What you will do: List every line below containing "property".

BEGIN Provided data

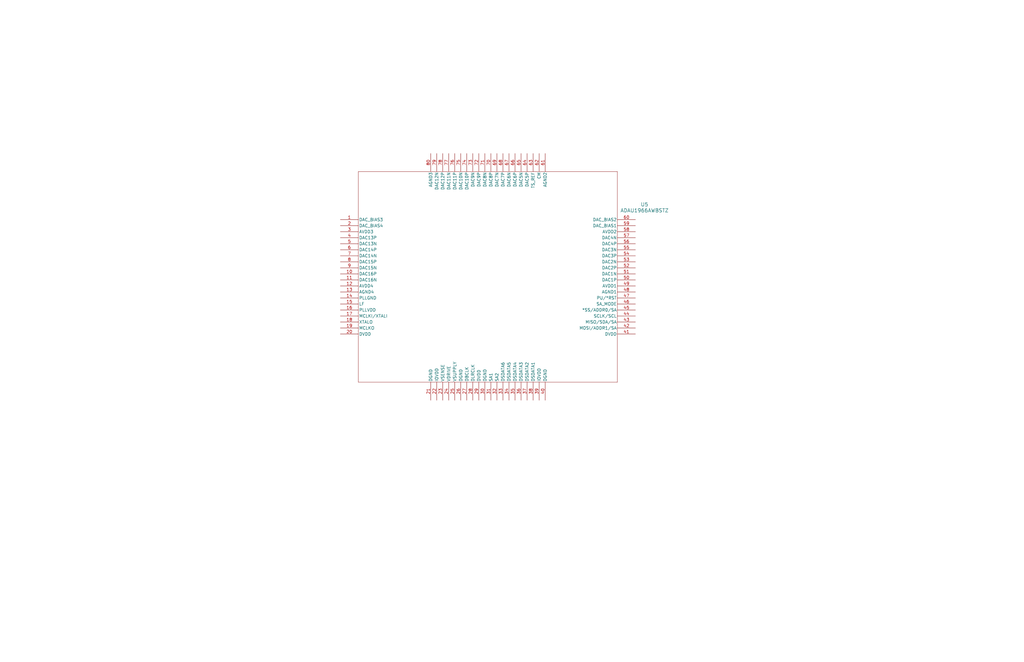
<source format=kicad_sch>
(kicad_sch
	(version 20250114)
	(generator "eeschema")
	(generator_version "9.0")
	(uuid "2de56439-3342-4514-bfd7-22b434f17500")
	(paper "B")
	(title_block
		(title "Transmit DACs")
		(date "2026-01-02")
		(rev "0.0")
		(company "Andy McCann KA3KAF and Doug McCann KA3KAG")
	)
	
	(symbol
		(lib_id "ADAU1966:ADAU1966AWBSTZ")
		(at 143.51 92.71 0)
		(unit 1)
		(exclude_from_sim no)
		(in_bom yes)
		(on_board yes)
		(dnp no)
		(fields_autoplaced yes)
		(uuid "011928d7-f6c4-4904-b3b8-7b5d2448a0ea")
		(property "Reference" "U5"
			(at 271.78 86.2898 0)
			(effects
				(font
					(size 1.524 1.524)
				)
			)
		)
		(property "Value" "ADAU1966AWBSTZ"
			(at 271.78 88.8298 0)
			(effects
				(font
					(size 1.524 1.524)
				)
			)
		)
		(property "Footprint" "ST_80_2_ADI"
			(at 143.51 92.71 0)
			(effects
				(font
					(size 1.27 1.27)
					(italic yes)
				)
				(hide yes)
			)
		)
		(property "Datasheet" "https://www.analog.com/media/en/technical-documentation/data-sheets/ADAU1966A.pdf"
			(at 143.51 92.71 0)
			(effects
				(font
					(size 1.27 1.27)
					(italic yes)
				)
				(hide yes)
			)
		)
		(property "Description" ""
			(at 143.51 92.71 0)
			(effects
				(font
					(size 1.27 1.27)
				)
				(hide yes)
			)
		)
		(pin "35"
			(uuid "860e0fdf-1a58-4db6-9597-271e91552a44")
		)
		(pin "44"
			(uuid "a559e2a4-f9ad-45d5-9592-20747be0045d")
		)
		(pin "4"
			(uuid "f8917e7f-496b-4ae4-8142-5bd93595f7bd")
		)
		(pin "18"
			(uuid "120d31c4-26db-49c9-9392-a91634ad92b4")
		)
		(pin "49"
			(uuid "9948c07f-3ab9-4ce6-9790-4cd4edf3f7ab")
		)
		(pin "41"
			(uuid "027b0234-6a1d-40ba-affc-4ccc1404781f")
		)
		(pin "47"
			(uuid "46f307f4-3890-46cf-9748-cda61e009cfa")
		)
		(pin "62"
			(uuid "247044f9-8384-42b7-893e-eb99c4fda748")
		)
		(pin "8"
			(uuid "2b5c3844-20cd-47df-a762-0a0e464d8728")
		)
		(pin "53"
			(uuid "04df767c-136e-44e5-be72-feb7402e83aa")
		)
		(pin "14"
			(uuid "3201fbba-f09d-4a61-bbe6-ec0cc88fc75f")
		)
		(pin "15"
			(uuid "c8c08067-e486-4349-a2ef-7621b110f9c0")
		)
		(pin "6"
			(uuid "f1407a61-e761-4add-bc63-133ae54ec47d")
		)
		(pin "58"
			(uuid "2dbb4a2f-77a9-436e-948a-b0b9ee4dd5e1")
		)
		(pin "56"
			(uuid "2b3be45a-abc6-4c18-bd90-692c9fc7a5cf")
		)
		(pin "59"
			(uuid "92a53739-3c7c-4d2d-9a1f-f7fa6b6e6c1b")
		)
		(pin "48"
			(uuid "3efde9e2-771d-4106-b477-6bc5d4c21eda")
		)
		(pin "3"
			(uuid "d5921eaa-d7e2-4044-8e37-726e4176c62f")
		)
		(pin "52"
			(uuid "b7837dda-dc4c-4768-bce6-4e2b6e146fcc")
		)
		(pin "63"
			(uuid "bedcea1d-f5ea-43d7-b542-6d7322bcfedc")
		)
		(pin "37"
			(uuid "4f0f3f03-ca40-4287-a451-cdf5e37aff3b")
		)
		(pin "36"
			(uuid "8707e32d-1b14-4f84-81cd-f8ec75459c19")
		)
		(pin "65"
			(uuid "d4c6d729-307f-400d-9ad4-6689c2455f9e")
		)
		(pin "46"
			(uuid "318f47d9-82e2-444f-a4f1-14bcfb1b6c00")
		)
		(pin "51"
			(uuid "78ba1048-067a-4037-988a-c3dc9c983830")
		)
		(pin "55"
			(uuid "47f3836e-18b2-45b0-a66b-c711085de472")
		)
		(pin "60"
			(uuid "44fac69c-3c92-4244-bbdd-c04c852894da")
		)
		(pin "30"
			(uuid "9e59f171-dae1-41dc-97a8-51498e6f093d")
		)
		(pin "42"
			(uuid "0d65672e-530f-4786-9693-ef9f1216ab61")
		)
		(pin "76"
			(uuid "147c2a53-85b9-416e-af0f-fe69b1859776")
		)
		(pin "75"
			(uuid "2f2eabd7-85b2-436e-9dbb-bc62b224bba1")
		)
		(pin "68"
			(uuid "1c1eb429-ce99-45a9-89e1-bdfd2dbf0173")
		)
		(pin "31"
			(uuid "9017cea8-b31c-4a83-84c9-aab616b8c12e")
		)
		(pin "64"
			(uuid "86c86ccb-377b-455f-b7a5-d990198e5d6b")
		)
		(pin "5"
			(uuid "36c3a2b4-3fa5-4d12-a8d4-4f12cc30e4ca")
		)
		(pin "77"
			(uuid "942fbfe9-f4ed-4485-a123-a39ce8f70e73")
		)
		(pin "71"
			(uuid "850d3495-4f79-4cee-8a6d-c701f27a5001")
		)
		(pin "69"
			(uuid "ae83e234-3890-4abb-b80e-b653e8e683fb")
		)
		(pin "73"
			(uuid "8b80a34c-4afe-4606-a780-b2ffe211ac23")
		)
		(pin "78"
			(uuid "2d3cd568-aa3c-4848-a36d-deebb17d840a")
		)
		(pin "10"
			(uuid "63deb46b-34a7-4df2-9ec3-68587ebb0331")
		)
		(pin "54"
			(uuid "2e4c1f46-8c11-452f-8052-754322b4a5f3")
		)
		(pin "2"
			(uuid "d5bf0a36-fda6-4987-a360-33cfcb7e5973")
		)
		(pin "1"
			(uuid "262cb709-06dc-4bfc-bab0-ed172b12aef7")
		)
		(pin "11"
			(uuid "bf96bbf7-601e-4127-ad46-9751fcecbf56")
		)
		(pin "12"
			(uuid "aab1a00d-6c0c-438d-a9b0-f7eb8c944dfa")
		)
		(pin "32"
			(uuid "fda8e880-e8ab-43b5-a4da-e1a06164d7fa")
		)
		(pin "80"
			(uuid "45643ac4-ae8c-410a-8512-3ba8a44c6645")
		)
		(pin "21"
			(uuid "4e478199-51ee-4659-ad42-f73ca679a3fc")
		)
		(pin "79"
			(uuid "d981ebc6-6c60-4b4a-843f-ff30624f94e1")
		)
		(pin "9"
			(uuid "bc9d5e1d-b564-4f25-90bc-3a6701daeb6a")
		)
		(pin "70"
			(uuid "26ca4fd7-cab8-4192-8d69-27d72c2c32bc")
		)
		(pin "24"
			(uuid "58619795-ff94-4c85-9b05-903da0858658")
		)
		(pin "45"
			(uuid "dbace9dd-f086-408b-be88-ff5695391f85")
		)
		(pin "29"
			(uuid "e9d6f31f-ec28-48b1-b044-2e73e60a8021")
		)
		(pin "7"
			(uuid "bcafcd68-4a18-4b26-8e10-848a161c96b9")
		)
		(pin "43"
			(uuid "b63eae54-b3ef-415a-a35a-4c669574db95")
		)
		(pin "17"
			(uuid "60b177c0-c07d-4a87-bdb4-cdae1bae3dfa")
		)
		(pin "22"
			(uuid "b168ce09-4f4e-4b7a-b331-0b77616067fe")
		)
		(pin "23"
			(uuid "756ffb2b-e879-409a-8856-7229c9878b05")
		)
		(pin "67"
			(uuid "7e31915a-8763-4717-96cd-225bc1a425a0")
		)
		(pin "72"
			(uuid "983e409a-a661-400d-b81c-340b361c0d2a")
		)
		(pin "26"
			(uuid "34acc3d6-0f7c-4fc4-8f37-94861cc526d7")
		)
		(pin "13"
			(uuid "14a9cb05-f4e4-4bd1-9480-8f1be75196fa")
		)
		(pin "27"
			(uuid "e8d4b8aa-d2d8-41fb-819d-0883f67cd521")
		)
		(pin "57"
			(uuid "260ebed8-109d-4c9e-a429-fa374d0cfc7d")
		)
		(pin "38"
			(uuid "a3a580d5-d773-4490-8355-e00b1ff35a60")
		)
		(pin "50"
			(uuid "8553e7f8-aac3-4d4c-9834-96a5295362a5")
		)
		(pin "74"
			(uuid "29d46f12-1615-4669-936f-7b0699c990be")
		)
		(pin "25"
			(uuid "d3322a9c-9bce-4c74-b4c9-32d45e8326cf")
		)
		(pin "61"
			(uuid "f7a9f65f-b3eb-4261-a692-d1523a4d1755")
		)
		(pin "28"
			(uuid "bfaf0457-f721-4e89-b38b-a8dbf23df667")
		)
		(pin "66"
			(uuid "05d4c629-2b07-46c9-8a86-a320f68b188d")
		)
		(pin "20"
			(uuid "23955505-5b24-44df-8aa8-f2d58f3fa476")
		)
		(pin "16"
			(uuid "83dd12c6-b05a-4fc4-bc2a-412cbb9dcb7b")
		)
		(pin "19"
			(uuid "183a499c-7c2d-4bd8-9ab4-0c438f070c87")
		)
		(pin "40"
			(uuid "e0eeb7a8-d5b7-4bdb-ab6b-0802b5371ec7")
		)
		(pin "34"
			(uuid "f3c82355-8ac4-4dfd-931f-14f79dbf844d")
		)
		(pin "39"
			(uuid "c8811cf6-355b-4c41-b6ba-b55d8dab4acd")
		)
		(pin "33"
			(uuid "2c360851-0d18-4481-9a16-795e6f95be7a")
		)
		(instances
			(project ""
				(path "/fe42ca2f-2bb8-4d5a-9e84-807788ed632f/1097e363-2947-4914-97f0-a09e0bb38c3a"
					(reference "U5")
					(unit 1)
				)
			)
		)
	)
)

</source>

END Provided data

Answer space:
		(property "Reference" "U5"
		(property "Value" "ADAU1966AWBSTZ"
		(property "Footprint" "ST_80_2_ADI"
		(property "Datasheet" "https://www.analog.com/media/en/technical-documentation/data-sheets/ADAU1966A.pdf"
		(property "Description" ""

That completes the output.